Thursday, December 15, 2011

Thursday items: Malpass on the rising dollar; Shlaes on austerity; Forbes on NR's opposition to Newt.

From Forbes, Chris Barth reports David Malpass argues the dollar should rise due to tighter money, not the falling euro.

In Bloomberg, Amity Shlaes challenges Paul Krugman on fiscal austerity.

A reader comments:
Amity Schlaes pens an austerity-can-lead-to-growth op-ed, dismissing Paul Krugman's call for more Keynesian spending, but commits a startling error:
...There is evidence that austerity did lead to growth in the past, and that it did not cause fascism. These examples may be less known, but they suggest that austerity can bring recovery faster than spending can.

A strong example in U.S. history is the recession of the early 1920s. Responding to a downturn, the federal government didn't spend; it cut itself in half. Recovery followed so rapidly few people even remember that recession.
Brian Domitrovic has written how there was virtual consensus between Presidents Wilson's and Harding's money men on reducing top marginal rates before the election, so how could Shlaes forget Mellon’s tax cutting agenda that kicked off the Roaring Twenties? The Revenue Act of 1921 brought the top marginal tax rate down to 58% in 1922 from 73%, and with subsequent reductions, Mellon was able to get that top tax rate down to 25% by 1925. The austerity of the 1920s did not take place without efforts to foster economic growth.
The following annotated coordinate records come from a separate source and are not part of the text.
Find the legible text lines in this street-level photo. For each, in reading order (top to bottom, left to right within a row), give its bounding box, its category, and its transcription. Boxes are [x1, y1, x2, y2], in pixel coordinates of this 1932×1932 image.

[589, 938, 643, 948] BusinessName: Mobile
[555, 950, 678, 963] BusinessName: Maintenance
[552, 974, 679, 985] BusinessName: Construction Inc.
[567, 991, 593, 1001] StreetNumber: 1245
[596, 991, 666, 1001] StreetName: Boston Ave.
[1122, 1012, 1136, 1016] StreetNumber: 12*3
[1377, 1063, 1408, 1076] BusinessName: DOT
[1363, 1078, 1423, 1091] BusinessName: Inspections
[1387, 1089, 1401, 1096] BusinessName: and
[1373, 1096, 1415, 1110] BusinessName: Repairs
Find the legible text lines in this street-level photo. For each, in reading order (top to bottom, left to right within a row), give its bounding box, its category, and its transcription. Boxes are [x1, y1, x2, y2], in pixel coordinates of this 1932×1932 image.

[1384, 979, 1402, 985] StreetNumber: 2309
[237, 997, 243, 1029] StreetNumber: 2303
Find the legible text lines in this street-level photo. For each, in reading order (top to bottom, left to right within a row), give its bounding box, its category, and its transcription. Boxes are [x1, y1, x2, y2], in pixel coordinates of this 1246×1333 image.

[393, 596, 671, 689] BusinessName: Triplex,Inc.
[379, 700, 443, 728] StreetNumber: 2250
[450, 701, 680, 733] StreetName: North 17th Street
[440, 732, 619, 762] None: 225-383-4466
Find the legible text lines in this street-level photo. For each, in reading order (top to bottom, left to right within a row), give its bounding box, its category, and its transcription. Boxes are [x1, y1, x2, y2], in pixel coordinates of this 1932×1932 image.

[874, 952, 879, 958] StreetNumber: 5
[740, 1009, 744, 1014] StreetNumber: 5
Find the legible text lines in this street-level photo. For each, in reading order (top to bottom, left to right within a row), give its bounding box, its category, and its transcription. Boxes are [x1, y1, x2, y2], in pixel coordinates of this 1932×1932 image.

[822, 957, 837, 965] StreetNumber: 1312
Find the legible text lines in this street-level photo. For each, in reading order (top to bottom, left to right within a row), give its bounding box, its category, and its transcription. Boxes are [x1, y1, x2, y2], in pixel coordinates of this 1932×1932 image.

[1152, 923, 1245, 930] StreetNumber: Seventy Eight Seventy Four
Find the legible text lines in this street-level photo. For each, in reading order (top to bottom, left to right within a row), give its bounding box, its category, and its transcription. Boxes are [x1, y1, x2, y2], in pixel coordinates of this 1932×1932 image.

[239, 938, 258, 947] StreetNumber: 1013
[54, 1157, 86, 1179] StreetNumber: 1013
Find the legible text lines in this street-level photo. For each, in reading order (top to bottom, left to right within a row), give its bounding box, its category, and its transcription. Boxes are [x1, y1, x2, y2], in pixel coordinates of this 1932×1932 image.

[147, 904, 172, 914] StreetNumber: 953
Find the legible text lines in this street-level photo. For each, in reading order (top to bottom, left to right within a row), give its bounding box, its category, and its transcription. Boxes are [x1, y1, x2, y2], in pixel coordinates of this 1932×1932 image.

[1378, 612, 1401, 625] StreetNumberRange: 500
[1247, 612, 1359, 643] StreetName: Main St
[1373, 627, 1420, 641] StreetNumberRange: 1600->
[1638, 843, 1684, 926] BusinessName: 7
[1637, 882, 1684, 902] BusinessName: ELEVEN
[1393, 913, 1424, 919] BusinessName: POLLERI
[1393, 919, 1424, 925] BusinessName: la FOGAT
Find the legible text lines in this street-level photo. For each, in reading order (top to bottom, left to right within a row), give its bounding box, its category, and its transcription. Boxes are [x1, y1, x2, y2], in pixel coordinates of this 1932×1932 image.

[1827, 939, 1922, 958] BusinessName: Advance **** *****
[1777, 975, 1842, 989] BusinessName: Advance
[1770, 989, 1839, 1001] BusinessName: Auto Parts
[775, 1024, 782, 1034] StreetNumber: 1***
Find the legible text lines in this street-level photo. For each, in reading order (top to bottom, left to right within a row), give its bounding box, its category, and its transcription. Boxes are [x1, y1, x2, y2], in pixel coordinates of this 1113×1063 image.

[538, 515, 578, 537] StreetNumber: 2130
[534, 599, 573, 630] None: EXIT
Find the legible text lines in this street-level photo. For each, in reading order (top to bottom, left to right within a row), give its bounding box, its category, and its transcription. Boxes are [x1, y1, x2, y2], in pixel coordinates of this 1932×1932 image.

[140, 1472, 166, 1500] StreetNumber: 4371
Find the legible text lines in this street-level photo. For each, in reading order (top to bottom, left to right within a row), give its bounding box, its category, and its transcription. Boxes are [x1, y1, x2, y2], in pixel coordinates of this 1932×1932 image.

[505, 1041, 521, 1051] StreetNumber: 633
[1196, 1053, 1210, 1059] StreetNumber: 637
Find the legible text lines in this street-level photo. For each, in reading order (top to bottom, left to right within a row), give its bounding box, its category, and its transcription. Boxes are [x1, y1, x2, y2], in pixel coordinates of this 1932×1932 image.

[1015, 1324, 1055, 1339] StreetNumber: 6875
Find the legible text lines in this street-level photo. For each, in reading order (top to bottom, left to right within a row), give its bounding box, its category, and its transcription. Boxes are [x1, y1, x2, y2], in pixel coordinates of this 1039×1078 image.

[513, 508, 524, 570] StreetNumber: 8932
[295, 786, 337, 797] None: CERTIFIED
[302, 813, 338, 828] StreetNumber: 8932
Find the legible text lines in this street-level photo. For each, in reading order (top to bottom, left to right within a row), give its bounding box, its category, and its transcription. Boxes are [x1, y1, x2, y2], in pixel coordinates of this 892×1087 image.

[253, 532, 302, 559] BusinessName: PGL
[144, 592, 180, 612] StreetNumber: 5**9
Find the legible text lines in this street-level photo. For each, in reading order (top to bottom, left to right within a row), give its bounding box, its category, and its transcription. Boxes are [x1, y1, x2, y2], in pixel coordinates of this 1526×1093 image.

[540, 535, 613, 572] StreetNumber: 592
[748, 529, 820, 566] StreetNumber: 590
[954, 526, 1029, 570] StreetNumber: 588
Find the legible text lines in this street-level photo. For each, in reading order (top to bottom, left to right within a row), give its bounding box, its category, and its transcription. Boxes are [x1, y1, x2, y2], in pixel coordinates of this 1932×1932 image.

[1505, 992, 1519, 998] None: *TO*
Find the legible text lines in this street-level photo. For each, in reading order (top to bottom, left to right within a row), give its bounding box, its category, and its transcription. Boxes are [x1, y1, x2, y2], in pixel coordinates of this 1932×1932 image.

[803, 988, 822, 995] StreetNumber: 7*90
In this, Shlaes was sloppy.

On NRO, Larry Kudlow reports Senate Minority Leader Mitch McConnell (KY) pushing for the Keystone Pipeline in exchange for the payroll tax cut.

On The Kudlow Report, Steve Forbes discusses National Review’s editorial opposing Newt Gingrich:



From Forbes, Louis Woodhill argues pro-growth policies explain Gingrich’s rise.

At The American, James Pethokoukis suggests Gingrich’s Iowa lead is softening.

In The American Spectator, Ben Stein predicts President Gingrich and Vice President Huntsman.

At The WSJ, Dan Henninger portrays Gingrich as Mitt Romney’s sparring partner, toughening the former governor up to debate President Obama.

On NRO, Elise Jordan sees Jon Huntsman failing to capitalize on recent opportunities.

At Forbes, Jerry Bowyer highlights the role of interest rates to functional economic and financial systems.

From First Trust, Brian Wesbury predicts unemployment will be down to 8% by Election Day.

On The WSJ, Steve Cortes argues the Chinese economic model won’t work in the long run:



In The WSJ, conservative Keynesian Martin Feldstein pans the Eurozone economic deal.

On C-SPAN, PIIE’s C. Fred Bergsten – Keynesian and key intellectual driver of the 1970s dollar devaluation and subsequent Great Inflation – argues more American jobs will come from rebalancing world trade by lowering the dollar’s exchange rate to a competitive level (around minute 13).

1 comment:

  1. Sean

    A comment on your reader's comment.

    No, Schlaes was not sloppy. The Federal budget of 1919 was spending about 60% borrowed dollars. The 1920 spending was reduced by about 60% with a surplus of 0.6%. The 1921 spending was reduced about another 20%, the surplus at 0.7%. and 1922 spending went down about another 30% This is austerity.

    The Keynesians would say this austerity was the cause of the sharp recession, ignoring that spending 60 cents borrowed out of each dollar is unsustainable. Without the austerity, the large tax rate decreases would not have happened.

    Just a few dates for further information. The recession ended July, 1921, the tax reduction bill did not pass until November 1921. As always, unemployment lagged.

    I am not denying the importance of tax rate reductions that lead to the booming 1920's. But it is somewhat apples and oranges. The recession ended during the austerity phase. Later rapid growth was the result of lower income tax rates.

    But austerity came first. And more importantly, the Federal budget returned to a small percent of GDP.